Substitute "Olomouc" for every occurrence of "Opatovice" in the lines below, leaving all other text unchanged. Give back only the text, without the pictures.

Saved entries |
# # # # # # #

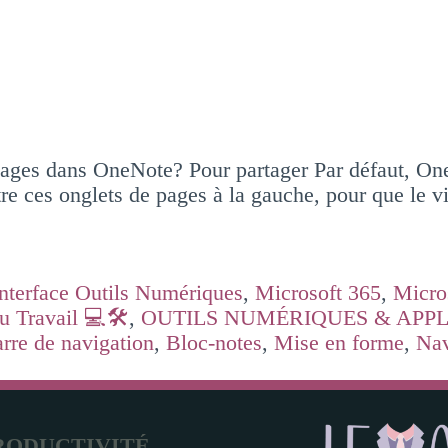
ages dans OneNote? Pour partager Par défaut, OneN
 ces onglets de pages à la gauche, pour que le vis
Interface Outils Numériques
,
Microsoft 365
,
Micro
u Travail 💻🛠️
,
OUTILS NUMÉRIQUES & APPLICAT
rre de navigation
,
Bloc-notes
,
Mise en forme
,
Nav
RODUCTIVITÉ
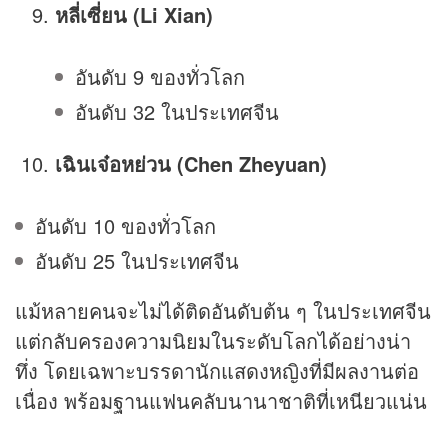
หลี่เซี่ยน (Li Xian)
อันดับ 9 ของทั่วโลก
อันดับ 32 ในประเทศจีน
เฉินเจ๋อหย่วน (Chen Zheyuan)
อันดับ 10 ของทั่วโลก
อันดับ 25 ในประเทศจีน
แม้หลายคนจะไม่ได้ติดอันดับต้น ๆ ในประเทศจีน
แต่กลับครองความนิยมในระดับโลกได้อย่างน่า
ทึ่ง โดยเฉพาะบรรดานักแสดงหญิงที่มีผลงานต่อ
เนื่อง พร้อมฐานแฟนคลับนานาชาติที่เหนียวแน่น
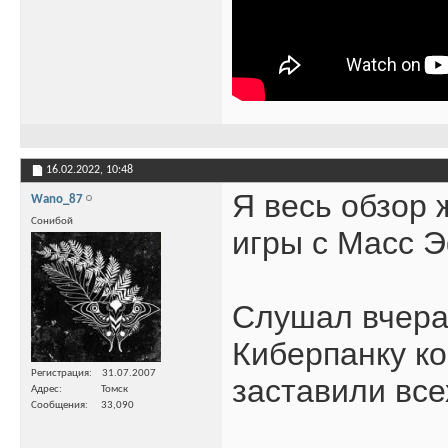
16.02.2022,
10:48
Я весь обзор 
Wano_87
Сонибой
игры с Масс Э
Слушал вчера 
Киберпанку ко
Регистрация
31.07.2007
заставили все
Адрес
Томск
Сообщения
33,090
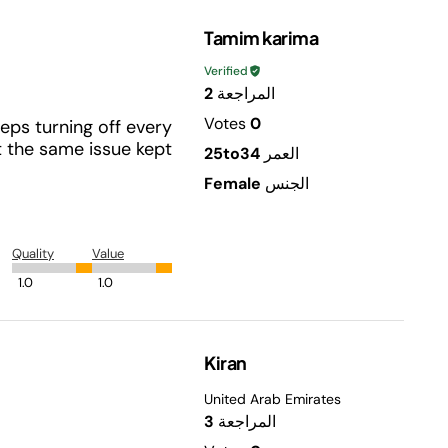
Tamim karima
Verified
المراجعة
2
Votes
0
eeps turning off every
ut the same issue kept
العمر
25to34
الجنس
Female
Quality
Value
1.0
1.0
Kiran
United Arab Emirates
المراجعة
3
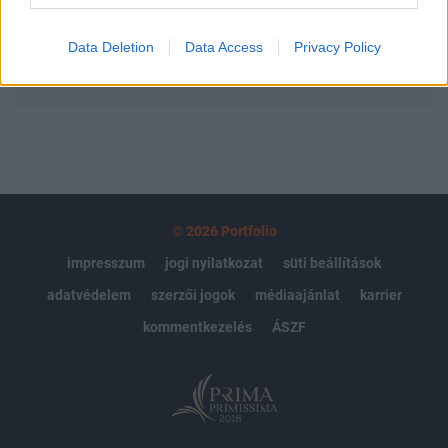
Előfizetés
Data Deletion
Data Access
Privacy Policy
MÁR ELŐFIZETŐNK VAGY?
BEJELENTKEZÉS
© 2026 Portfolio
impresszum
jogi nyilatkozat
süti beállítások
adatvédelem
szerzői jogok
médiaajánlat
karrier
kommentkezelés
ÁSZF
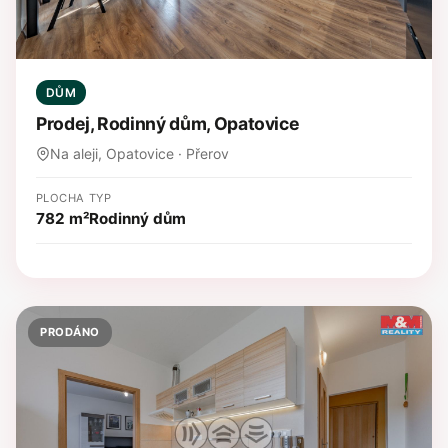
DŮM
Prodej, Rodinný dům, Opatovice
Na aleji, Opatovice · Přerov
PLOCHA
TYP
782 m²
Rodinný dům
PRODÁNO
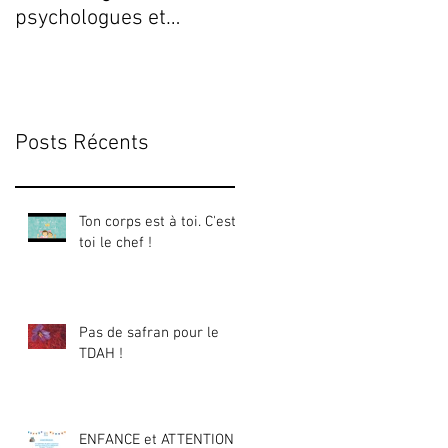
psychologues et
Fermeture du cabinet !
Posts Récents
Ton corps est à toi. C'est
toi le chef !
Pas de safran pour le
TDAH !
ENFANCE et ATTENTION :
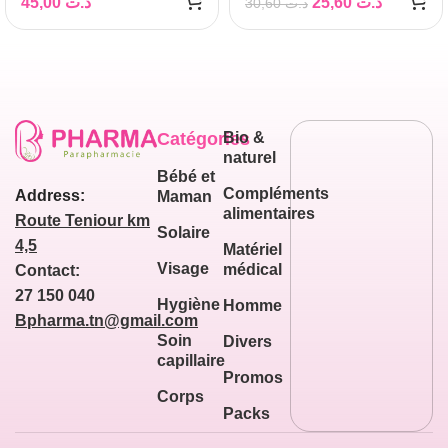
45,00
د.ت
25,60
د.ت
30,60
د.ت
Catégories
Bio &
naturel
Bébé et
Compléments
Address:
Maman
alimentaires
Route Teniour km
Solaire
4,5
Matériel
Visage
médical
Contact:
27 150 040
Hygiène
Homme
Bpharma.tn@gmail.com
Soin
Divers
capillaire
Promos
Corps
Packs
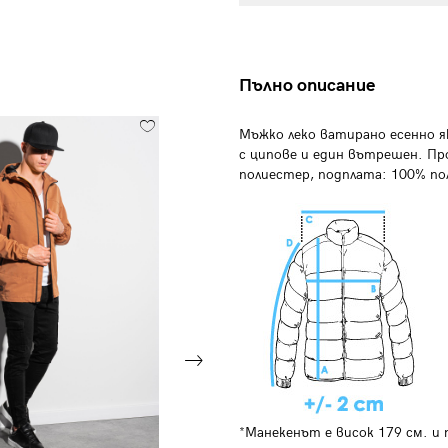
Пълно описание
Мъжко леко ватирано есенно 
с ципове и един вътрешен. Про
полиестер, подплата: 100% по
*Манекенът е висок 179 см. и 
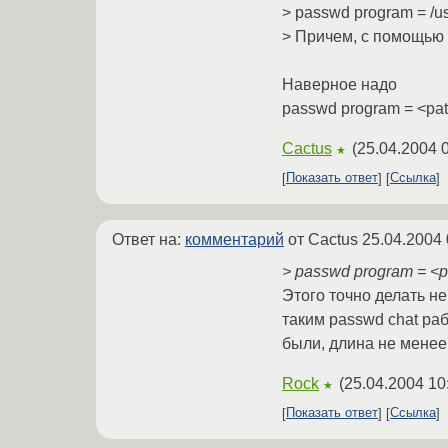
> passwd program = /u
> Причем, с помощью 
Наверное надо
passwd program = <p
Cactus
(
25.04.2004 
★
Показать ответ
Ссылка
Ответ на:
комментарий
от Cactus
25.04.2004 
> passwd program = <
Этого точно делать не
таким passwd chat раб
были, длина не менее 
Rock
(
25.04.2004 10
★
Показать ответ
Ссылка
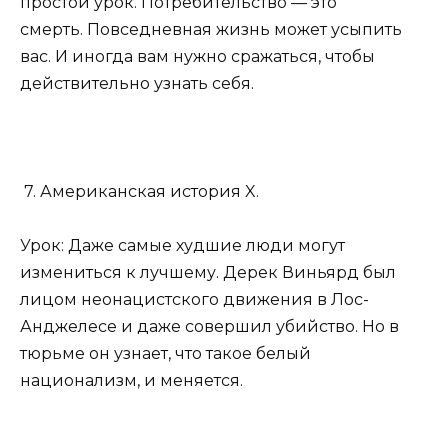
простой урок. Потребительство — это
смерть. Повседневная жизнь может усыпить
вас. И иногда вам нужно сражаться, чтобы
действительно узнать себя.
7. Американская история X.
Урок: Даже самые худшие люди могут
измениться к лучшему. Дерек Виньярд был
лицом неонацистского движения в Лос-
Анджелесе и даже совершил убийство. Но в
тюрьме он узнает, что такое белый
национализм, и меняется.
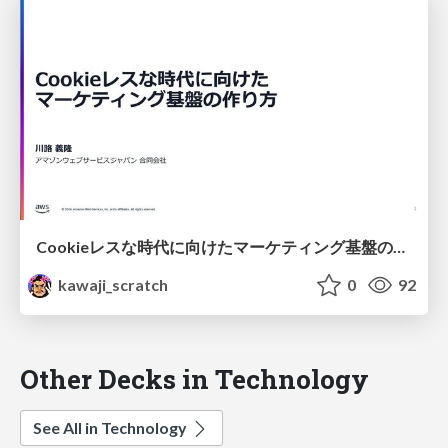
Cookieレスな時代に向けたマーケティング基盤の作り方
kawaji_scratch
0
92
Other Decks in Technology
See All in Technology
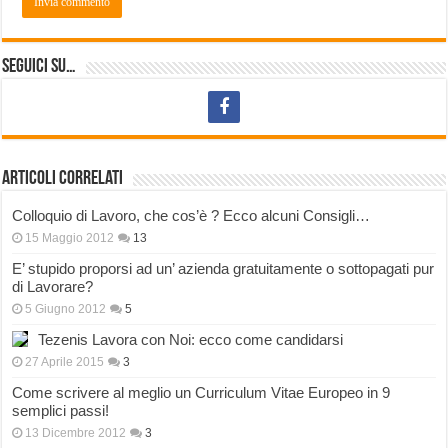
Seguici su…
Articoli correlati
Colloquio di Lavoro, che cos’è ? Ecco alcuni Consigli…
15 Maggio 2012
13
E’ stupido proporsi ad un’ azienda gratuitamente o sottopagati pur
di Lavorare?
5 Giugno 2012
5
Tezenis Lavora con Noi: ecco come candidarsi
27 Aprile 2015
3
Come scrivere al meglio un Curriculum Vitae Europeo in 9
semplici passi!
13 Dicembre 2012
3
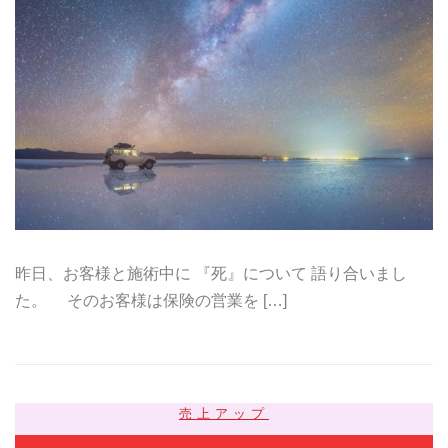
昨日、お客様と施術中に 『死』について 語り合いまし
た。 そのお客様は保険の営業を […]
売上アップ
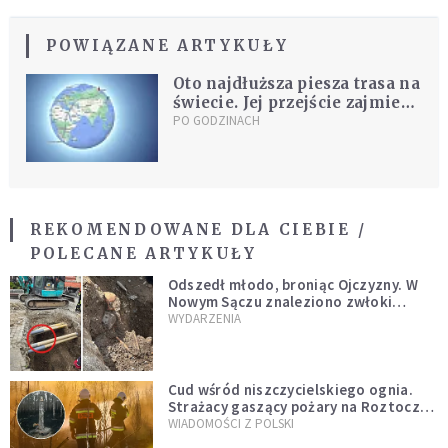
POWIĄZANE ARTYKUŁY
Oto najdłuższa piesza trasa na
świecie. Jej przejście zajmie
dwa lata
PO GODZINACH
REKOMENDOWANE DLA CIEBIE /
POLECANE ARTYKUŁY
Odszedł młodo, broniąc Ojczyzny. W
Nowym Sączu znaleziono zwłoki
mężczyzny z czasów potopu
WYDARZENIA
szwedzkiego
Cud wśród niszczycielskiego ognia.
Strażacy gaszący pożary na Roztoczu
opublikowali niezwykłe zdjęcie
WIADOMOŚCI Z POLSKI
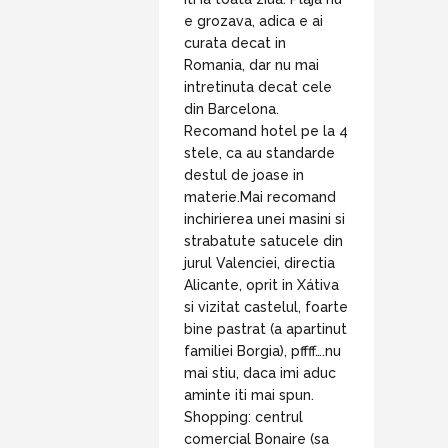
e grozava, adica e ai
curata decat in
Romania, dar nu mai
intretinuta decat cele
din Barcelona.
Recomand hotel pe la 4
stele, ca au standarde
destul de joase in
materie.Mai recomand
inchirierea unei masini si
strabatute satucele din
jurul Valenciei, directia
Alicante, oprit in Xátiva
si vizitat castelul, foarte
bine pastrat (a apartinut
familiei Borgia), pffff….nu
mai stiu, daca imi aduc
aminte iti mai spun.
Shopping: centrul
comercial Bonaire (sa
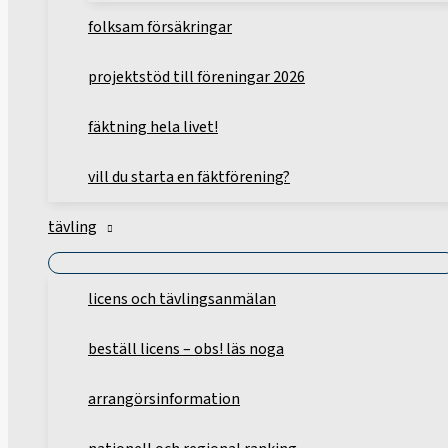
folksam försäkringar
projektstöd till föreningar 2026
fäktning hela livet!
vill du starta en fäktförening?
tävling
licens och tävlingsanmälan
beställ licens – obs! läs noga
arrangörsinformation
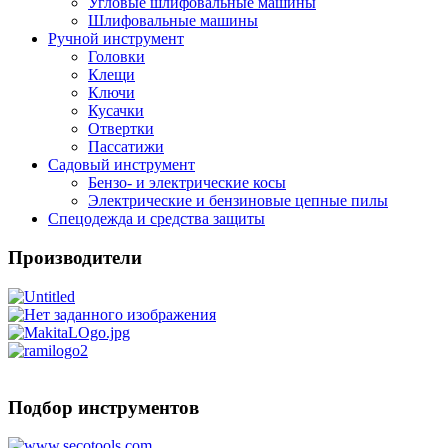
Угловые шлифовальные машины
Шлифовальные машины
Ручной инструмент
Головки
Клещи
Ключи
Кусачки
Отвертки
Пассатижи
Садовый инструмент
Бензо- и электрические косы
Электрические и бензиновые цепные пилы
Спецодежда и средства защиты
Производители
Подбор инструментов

# # # # # # #

ANSWER SECTION |
ages dans OneNote? Pour partager Par défaut, OneN
 ces onglets de pages à la gauche, pour que le vis
Interface Outils Numériques
,
Microsoft 365
,
Micro
u Travail 💻🛠️
,
OUTILS NUMÉRIQUES & APPLICAT
rre de navigation
,
Bloc-notes
,
Mise en forme
,
Nav
RODUCTIVITÉ
หลี่เซี่ยน (Li Xian)
อันดับ 9 ของทั่วโลก
อันดับ 32 ในประเทศจีน
เฉินเจ๋อหย่วน (Chen Zheyuan)
อันดับ 10 ของทั่วโลก
อันดับ 25 ในประเทศจีน
แม้หลายคนจะไม่ได้ติดอันดับต้น ๆ ในประเทศจีน
แต่กลับครองความนิยมในระดับโลกได้อย่างน่า
ทึ่ง โดยเฉพาะบรรดานักแสดงหญิงที่มีผลงานต่อ
เนื่อง พร้อมฐานแฟนคลับนานาชาติที่เหนียวแน่น
16.02.2022,
10:48
Я весь обзор 
Wano_87
Сонибой
игры с Масс Э
Слушал вчера 
Киберпанку ко
Регистрация
31.07.2007
заставили все
Адрес
Томск
Сообщения
33,090
Tamim karima
Verified
المراجعة
2
Votes
0
eeps turning off every
ut the same issue kept
العمر
25to34
الجنس
Female
Quality
Value
1.0
1.0
Kiran
United Arab Emirates
المراجعة
3
Előfizetés
Data Deletion
Data Access
Privacy Policy
MÁR ELŐFIZETŐNK VAGY?
BEJELENTKEZÉS
© 2026 Portfolio
impresszum
jogi nyilatkozat
süti beállítások
adatvédelem
szerzői jogok
médiaajánlat
karrier
kommentkezelés
ÁSZF
DŮM
Prodej, Rodinný dům, Olomouc
Na aleji, Olomouc · Přerov
PLOCHA
TYP
782 m²
Rodinný dům
PRODÁNO
psychologues et
Fermeture du cabinet !
Posts Récents
Ton corps est à toi. C'est
toi le chef !
Pas de safran pour le
TDAH !
ENFANCE et ATTENTION :
45,00
د.ت
25,60
د.ت
30,60
د.ت
Catégories
Bio &
naturel
Bébé et
Compléments
Address:
Maman
alimentaires
Route Teniour km
Solaire
4,5
Matériel
Visage
médical
Contact:
27 150 040
Hygiène
Homme
Bpharma.tn@gmail.com
Soin
Divers
capillaire
Promos
Corps
Packs
Пълно описание
Мъжко леко ватирано есенно 
с ципове и един вътрешен. Про
полиестер, подплата: 100% по
*Манекенът е висок 179 см. и 
> passwd program = /u
> Причем, с помощью 
Наверное надо
passwd program = <p
Cactus
(
25.04.2004 
★
Показать ответ
Ссылка
Ответ на:
комментарий
от Cactus
25.04.2004 
> passwd program = <
Этого точно делать не
таким passwd chat раб
были, длина не менее 
Rock
(
25.04.2004 10
★
Показать ответ
Ссылка
простой урок. Потребительство — это
смерть. Повседневная жизнь может усыпить
вас. И иногда вам нужно сражаться, чтобы
действительно узнать себя.
7. Американская история X.
Урок: Даже самые худшие люди могут
измениться к лучшему. Дерек Виньярд был
лицом неонацистского движения в Лос-
Анджелесе и даже совершил убийство. Но в
тюрьме он узнает, что такое белый
национализм, и меняется.
Cookieレスな時代に向けたマーケティング基盤の作り方
kawaji_scratch
0
92
Other Decks in Technology
See All in Technology
Seguici su…
Articoli correlati
Colloquio di Lavoro, che cos’è ? Ecco alcuni Consigli…
15 Maggio 2012
13
E’ stupido proporsi ad un’ azienda gratuitamente o sottopagati pur
di Lavorare?
5 Giugno 2012
5
Tezenis Lavora con Noi: ecco come candidarsi
27 Aprile 2015
3
Come scrivere al meglio un Curriculum Vitae Europeo in 9
semplici passi!
13 Dicembre 2012
3
昨日、お客様と施術中に 『死』について 語り合いまし
た。 そのお客様は保険の営業を […]
売上アップ
POWIĄZANE ARTYKUŁY
Oto najdłuższa piesza trasa na
świecie. Jej przejście zajmie
dwa lata
PO GODZINACH
REKOMENDOWANE DLA CIEBIE /
POLECANE ARTYKUŁY
Odszedł młodo, broniąc Ojczyzny. W
Nowym Sączu znaleziono zwłoki
mężczyzny z czasów potopu
WYDARZENIA
szwedzkiego
Cud wśród niszczycielskiego ognia.
Strażacy gaszący pożary na Roztoczu
opublikowali niezwykłe zdjęcie
WIADOMOŚCI Z POLSKI
e grozava, adica e ai
curata decat in
Romania, dar nu mai
intretinuta decat cele
din Barcelona.
Recomand hotel pe la 4
stele, ca au standarde
destul de joase in
materie.Mai recomand
inchirierea unei masini si
strabatute satucele din
jurul Valenciei, directia
Alicante, oprit in Xátiva
si vizitat castelul, foarte
bine pastrat (a apartinut
familiei Borgia), pffff….nu
mai stiu, daca imi aduc
aminte iti mai spun.
Shopping: centrul
comercial Bonaire (sa
folksam försäkringar
projektstöd till föreningar 2026
fäktning hela livet!
vill du starta en fäktförening?
tävling
licens och tävlingsanmälan
beställ licens – obs! läs noga
arrangörsinformation
Угловые шлифовальные машины
Шлифовальные машины
Ручной инструмент
Головки
Клещи
Ключи
Кусачки
Отвертки
Пассатижи
Садовый инструмент
Бензо- и электрические косы
Электрические и бензиновые цепные пилы
Спецодежда и средства защиты
Производители
Подбор инструментов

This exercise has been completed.